Not available in third-party libraries yet (Argon2 and scrypt are)
Other observations:
yescrypt's complexity is related to its current primary target use case (mass user authentication)
and is relatively small compared to the total complexity of the authentication service, so the risk may be justified
Cache-timing safety is unimportant on dedicated servers, is mitigated for some use cases and threat models by proper use of salts, and is fully achieved in Argon2 only in its 2i flavor and only through reduction of resistance to the usual offline attacks compared to the 2d flavor
yescrypt's single-threaded memory filling speed on an otherwise idle machine and at our currently recommended settings is lower than Argon2's, but that's a result of our deliberate tuning (there's a knob to change that, but we don't recommend doing so) preventing yescrypt from bumping into memory access speed prematurely, and is irrelevant for determining server request rate capacity and maximum response latency where multiple instances or threads would be run (under that scenario, the algorithms deliver similar speeds)
yescrypt has been designed and currently configured to fit the SSE2 and NEON instruction sets and 128-bit SIMD perfectly, not benefiting from AVX's 3-register instructions (unlike classic scrypt, which doesn't fit SSE2 as perfectly and thus benefits from AVX and XOP) nor from AVX2's and AVX-512's wider SIMD (although it can be reconfigured for wider SIMD later), whereas Argon2 significantly benefits from those at least when running fewer threads or concurrent instances than are supported by the hardware (yet yescrypt's SSE2 code is competitive with Argon2's AVX2 code under full server load)

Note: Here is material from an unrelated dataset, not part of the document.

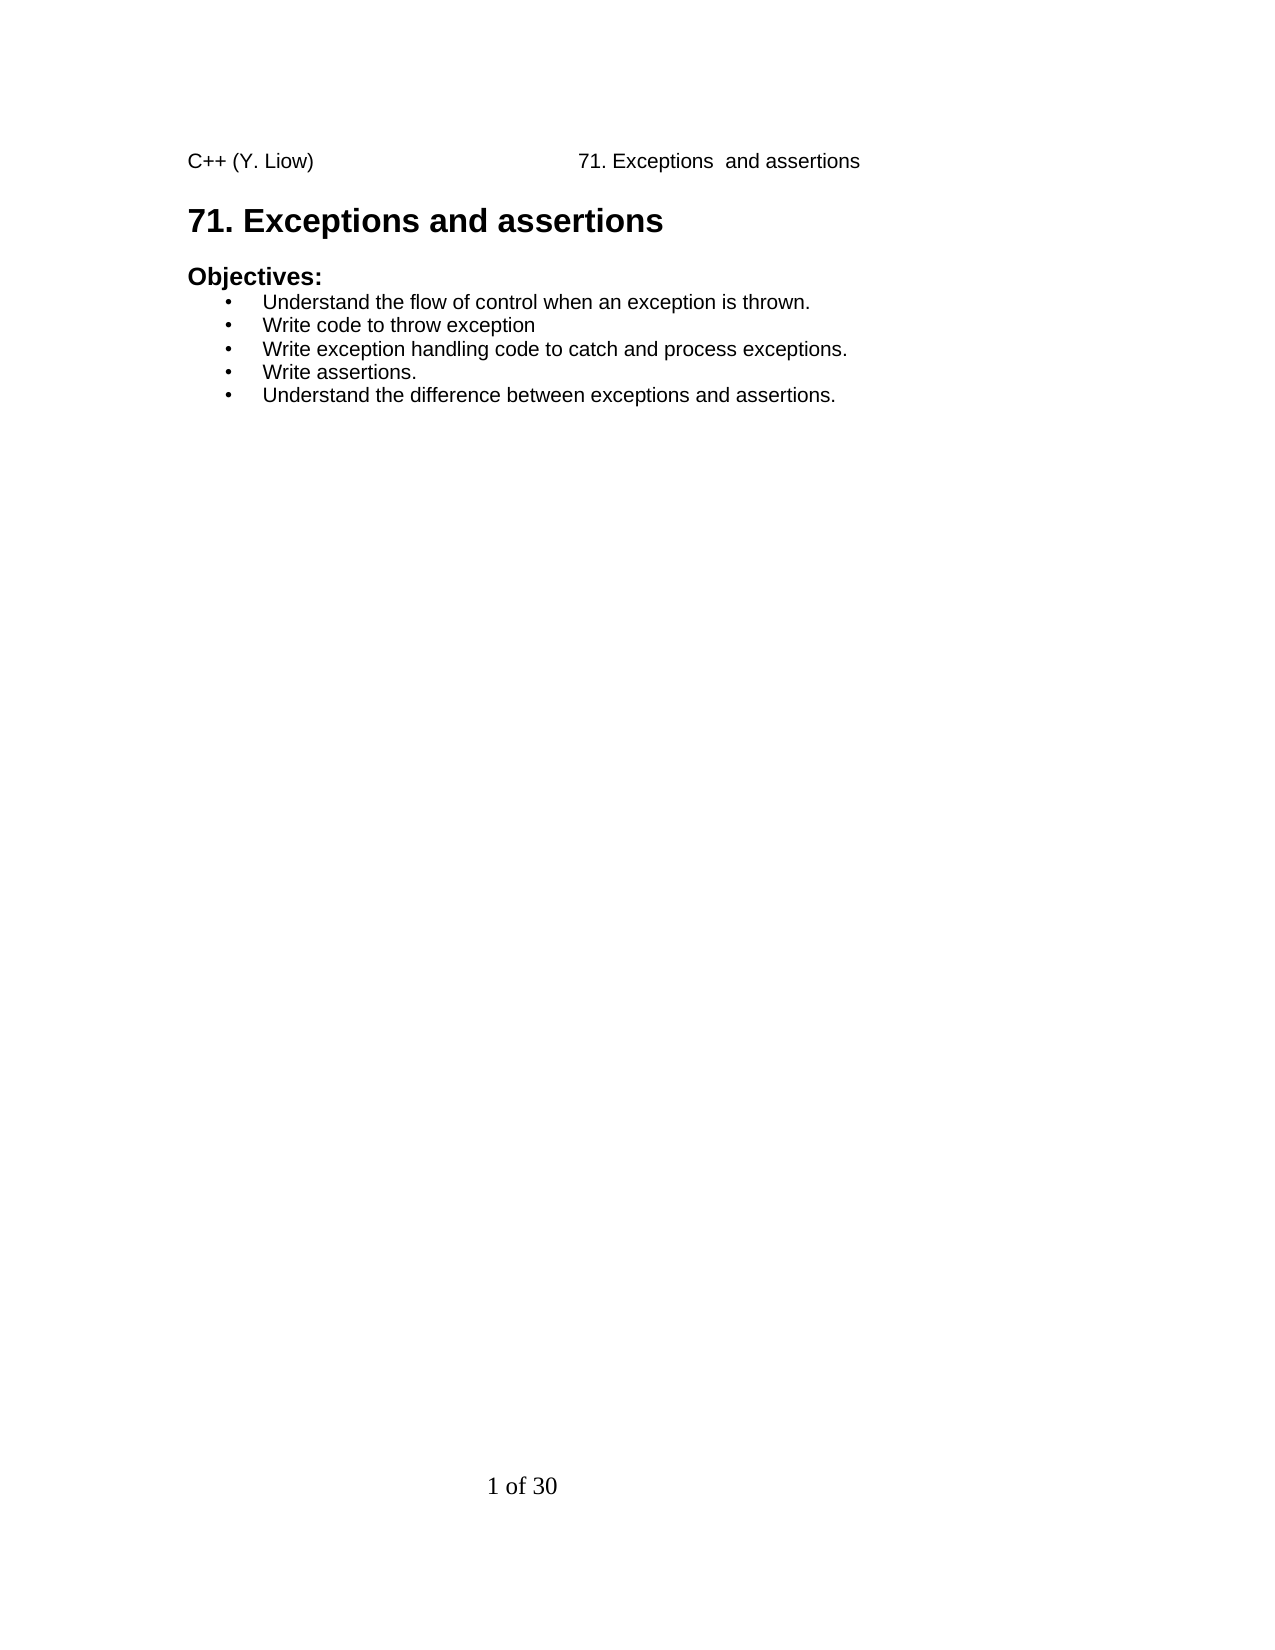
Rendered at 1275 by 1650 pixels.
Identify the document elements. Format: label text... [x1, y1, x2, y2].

yescrypt vs. Argon2 benchmarks are further complicated by these two schemes having different minimum amount of processing over memory (yescrypt's is 4/3 of Argon2's), and thus different average memory usage (5/8 of peak for yescrypt t=0 vs. 1/2 of peak for Argon2 t=1), which needs to be taken into account
scrypt benchmarks are also different in amount of processing over memory (twice Argon2's minimum) and average memory usage (3/4 of peak), but that's even further complicated by scrypt's TMTO-friendliness providing up to a 4x advantage to some attackers
A note on cryptocurrencies
For historical reasons, multiple CPU mining focused cryptocurrencies use yescrypt 0.5'ish as their proof-of-work (PoW) scheme.
We currently have a separate project for the PoW use case: yespower.
Thus, rather than misuse yescrypt 1.0+ for PoW, those and other projects are advised to use yespower 1.0+ instead.